La mar se precipitó instantáneamente en las bodegas de proa inundándolas, con lo que el buque quedó de esta parte muy sumergido y en seguida se partió justamente por castillo en la bodega del 1, quedando esta parte de proa alterosa sobre las rocas y tumbada casi por completo sobre estribor, a diferencia del resto del buque que se mantenía adrizado. El palo trinquete rindió por la fogonadura.
Tan pronto como el capitán se convenció de lo irreparable de la tragedia, ordenó arriar los botes y embarcar en ellos al pasaje y tripulación, manteniéndose en las inmediaciones del vapor, ya que la niebla impedía tomar un rumbo correcto y por otra parte el estado de la mar –aceitosa- lo permitía sin compromiso alguno. Aún tuvo que regresar al costado uno de los botes para recoger a un tripulante despistado que llegó tarde a la maniobra de abandono, y a eso de las cinco, se acercó el vapor «PALMIRA» y los recogió a todos conduciéndolos hasta las proximidades de la playa de Mataleñas, en donde desembarcaron por sus propios medios; de allí subieron a la vivienda de los torreros, en donde éstos les atendieron solícitamente reconfortándolos con café y coñac. El bote auxiliar, vacío, apareció varado en la playa de Los Molinucos al día siguiente.

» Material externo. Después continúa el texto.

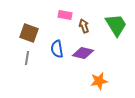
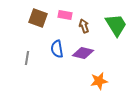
brown square: moved 9 px right, 15 px up
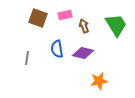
pink rectangle: rotated 24 degrees counterclockwise
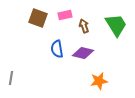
gray line: moved 16 px left, 20 px down
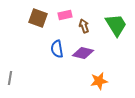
gray line: moved 1 px left
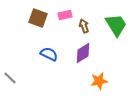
blue semicircle: moved 8 px left, 5 px down; rotated 126 degrees clockwise
purple diamond: rotated 45 degrees counterclockwise
gray line: rotated 56 degrees counterclockwise
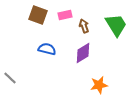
brown square: moved 3 px up
blue semicircle: moved 2 px left, 5 px up; rotated 12 degrees counterclockwise
orange star: moved 4 px down
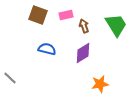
pink rectangle: moved 1 px right
orange star: moved 1 px right, 1 px up
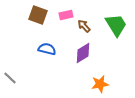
brown arrow: rotated 24 degrees counterclockwise
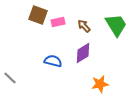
pink rectangle: moved 8 px left, 7 px down
blue semicircle: moved 6 px right, 12 px down
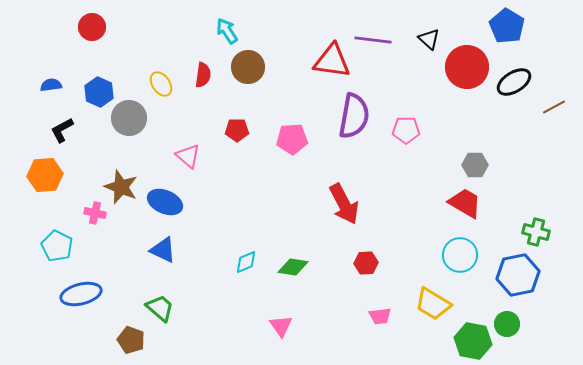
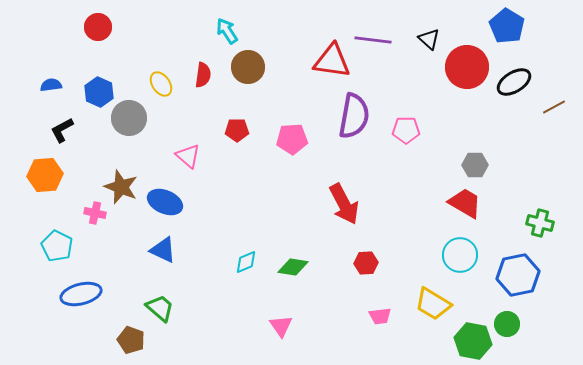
red circle at (92, 27): moved 6 px right
green cross at (536, 232): moved 4 px right, 9 px up
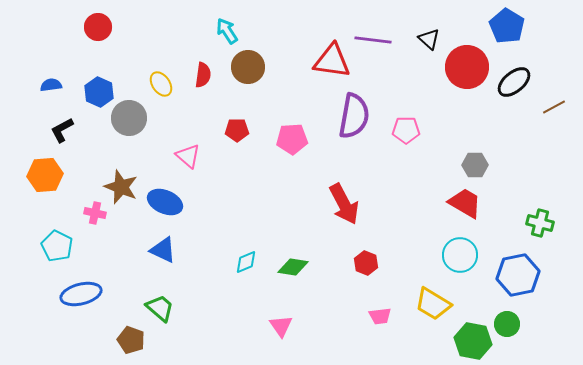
black ellipse at (514, 82): rotated 8 degrees counterclockwise
red hexagon at (366, 263): rotated 25 degrees clockwise
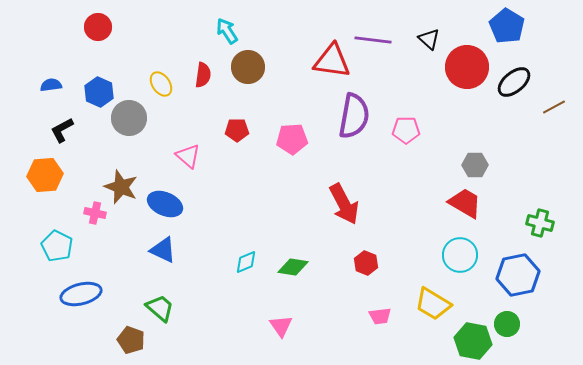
blue ellipse at (165, 202): moved 2 px down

Ni que decir tiene que toda la población se descolgó de excursión campestre hasta el faro, para ver el desastre del «CABO MAYOR». Desde tierra se había puesto una plancha y por ella había comunicación directa con el buque. Al poco tiempo llegaron dos remolcadores de Bilbao, el «ALGORTA» y «EL SIGLO», con material diverso de salvamento, pero bien claro estaba que allí bien poco se podía ya hacer. Los temporales del otoño se encargaron de convencer de ello a todos los interesados y la tripulación se embarcó en Santander en el «IBAIZABAL», de la misma Compañía Ybarra, para ser restituida a Bilbao y Sevilla.
En el mes de marzo de 1892 comienzan las primeras operaciones para extracción de los restos después de haber sido rematado el casco y el cargamento. Don Adolfo Hiera, en colaboración con el patrón del costero «SANTOÑA», don Nicolás Ulíbarn (el famosísimo «Santoña» que sale a relucir un sinfín de veces a lo largo de este libro), comenzaron los trabajos y recuperaron gran cantidad de hierro y gran parte de la harina del cargamento, que venía en sacos de cien kilos y que se pudo aprovechar con pérdida de sólo diez libras por saco, que correspondían a la capa exterior empapada.
Del barco en sí no pudieron sacar apenas nada, quedando suspendidos los trabajos para el verano siguiente; pero al llegar el invierno un temporal del oeste arrastró los dos pedazos mar adentro con todo lo que todavía guardaban, sin que se pudiese localizar exactamente su nueva situación.
En 1948 el buzo González recuperó parte de los restos y en 1953, en un nuevo intento, se extrajeron algunas partidas más y con ellas la campana del castillo.
Todavía queda hoy hundido bajo el agua y hecho un bloque amorfo y compacto, el casco semidestrozado del «CABO MAYOR»”…
Decir que el primer oficial era D. Jacobo Teranco, y que las labores de extracción de la carga se prolongaron varios años. En el diario La Iberia, de Madrid, en su edición de 5 de julio de 1893, en su página 2, se leía: …”Desde hace días se están efectuando en Santander los trabajos de extracción de la carga de carriles contenida en el vapor CABO MAYOR, que embarranco años ha, debajo del faro del puerto. Anteayer se sacaron 60 toneladas.
A los buzos les es casi imposible trabajar, pues á cada momento se ven acosados por grandes pulpos, multitud de cangrejos y peces que pueblan los compartimientos del buque”…
También debe anotarse que ni el buque ni la carga estaban asegurados, cosa que, en aquella época, era harto frecuente.